> **TASK REQUIREMENTS**:
Below is a listing with pictures. Repeat exactly the lines starting at the one holding "utensil holder: present" and going on through the one holding "utensil holder: none", and leave every picture out.

> **SUPPLIED MATERIAL**:
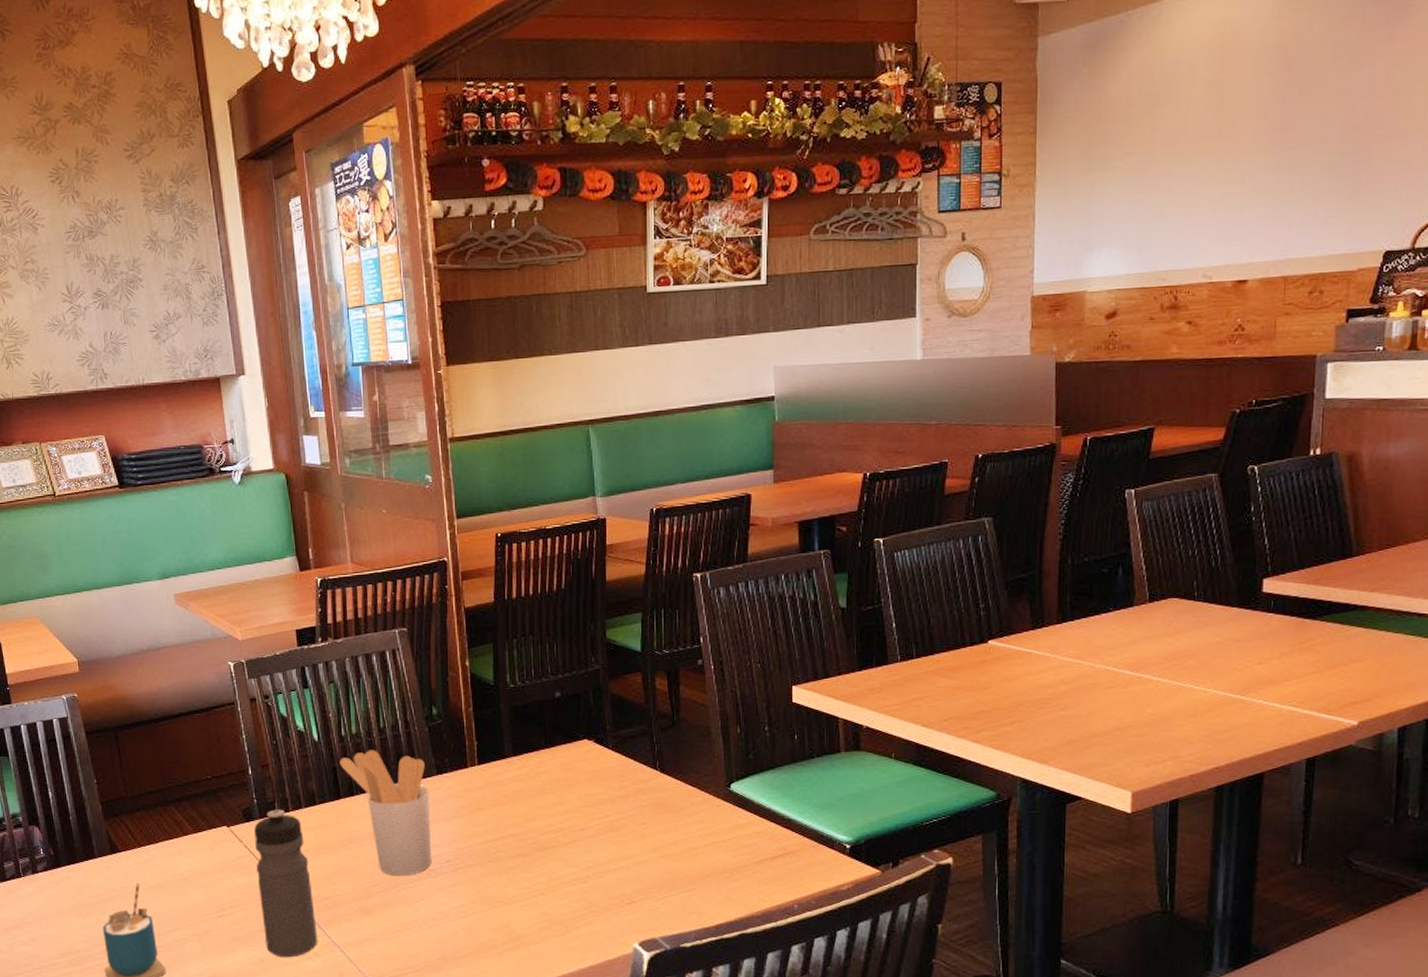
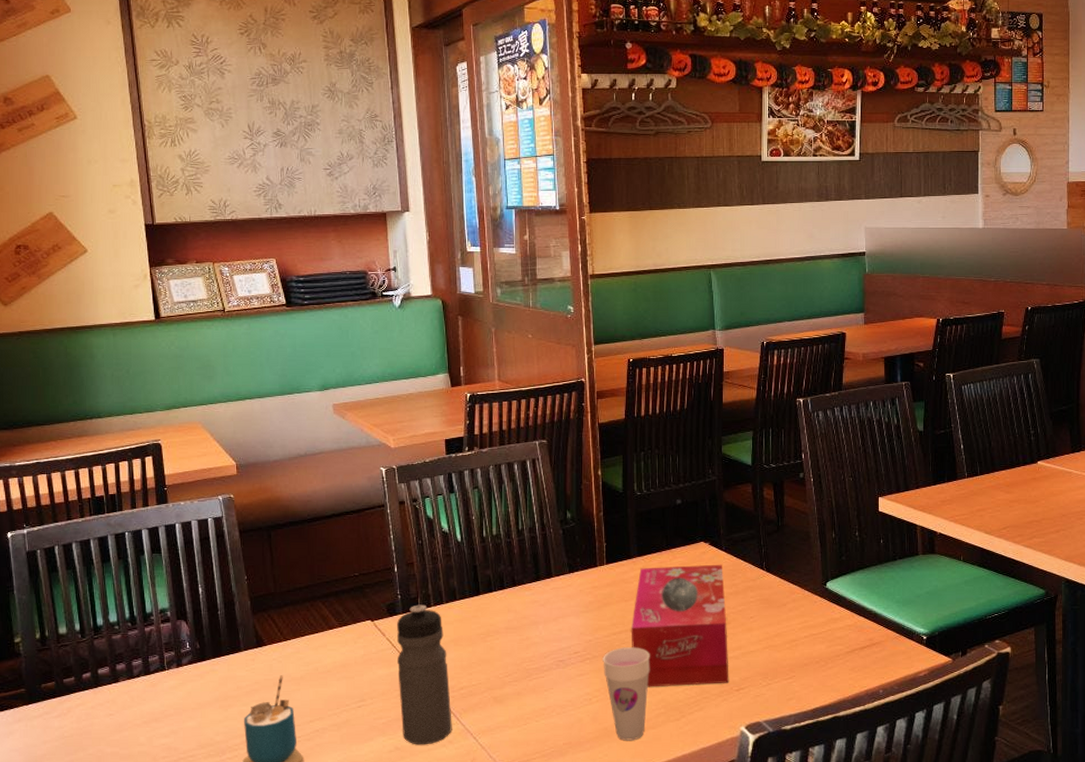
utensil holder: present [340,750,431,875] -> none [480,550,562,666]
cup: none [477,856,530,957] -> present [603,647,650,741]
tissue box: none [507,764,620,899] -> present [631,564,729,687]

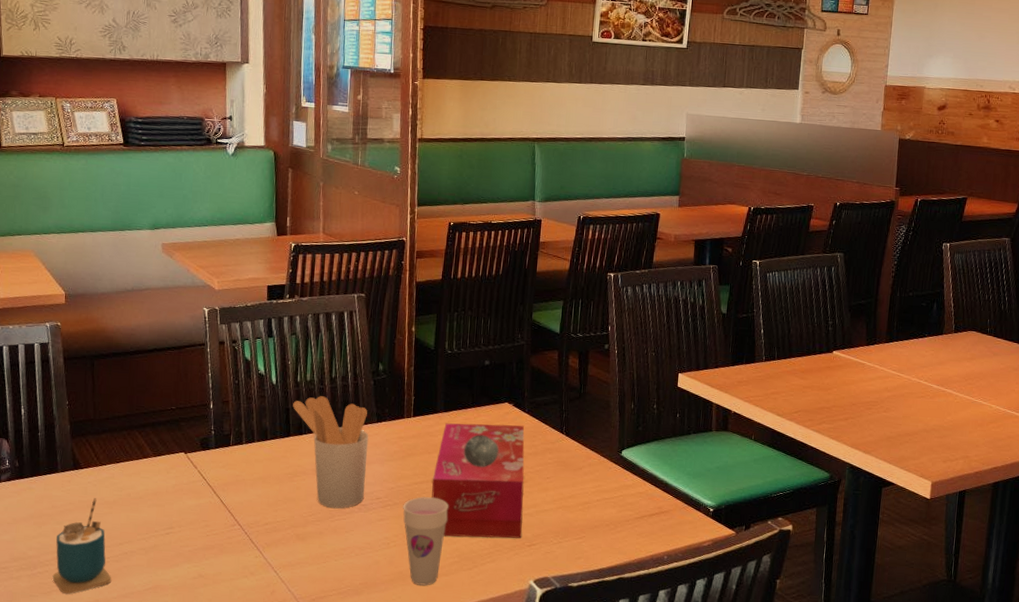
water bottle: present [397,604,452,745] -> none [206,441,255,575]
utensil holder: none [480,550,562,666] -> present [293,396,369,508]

* * *

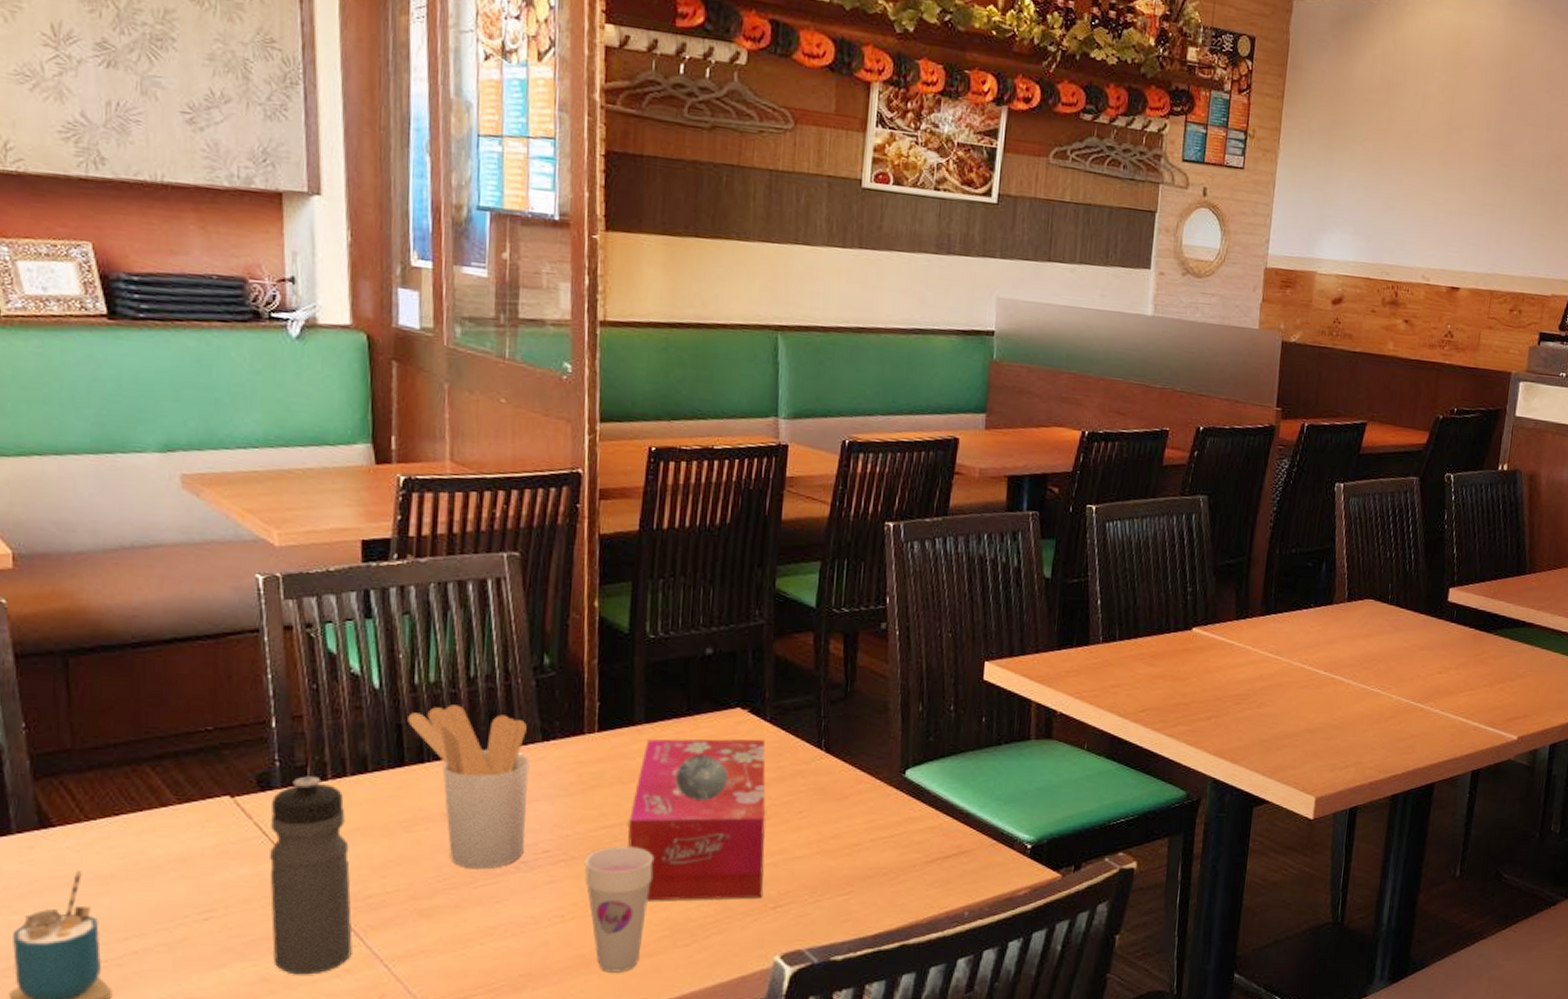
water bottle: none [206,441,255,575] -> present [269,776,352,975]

> **EXERCISE ANSWER**:
utensil holder: present [340,750,431,875] -> none [480,550,562,666]
cup: none [477,856,530,957] -> present [603,647,650,741]
tissue box: none [507,764,620,899] -> present [631,564,729,687]

water bottle: present [397,604,452,745] -> none [206,441,255,575]
utensil holder: none [480,550,562,666] -> present [293,396,369,508]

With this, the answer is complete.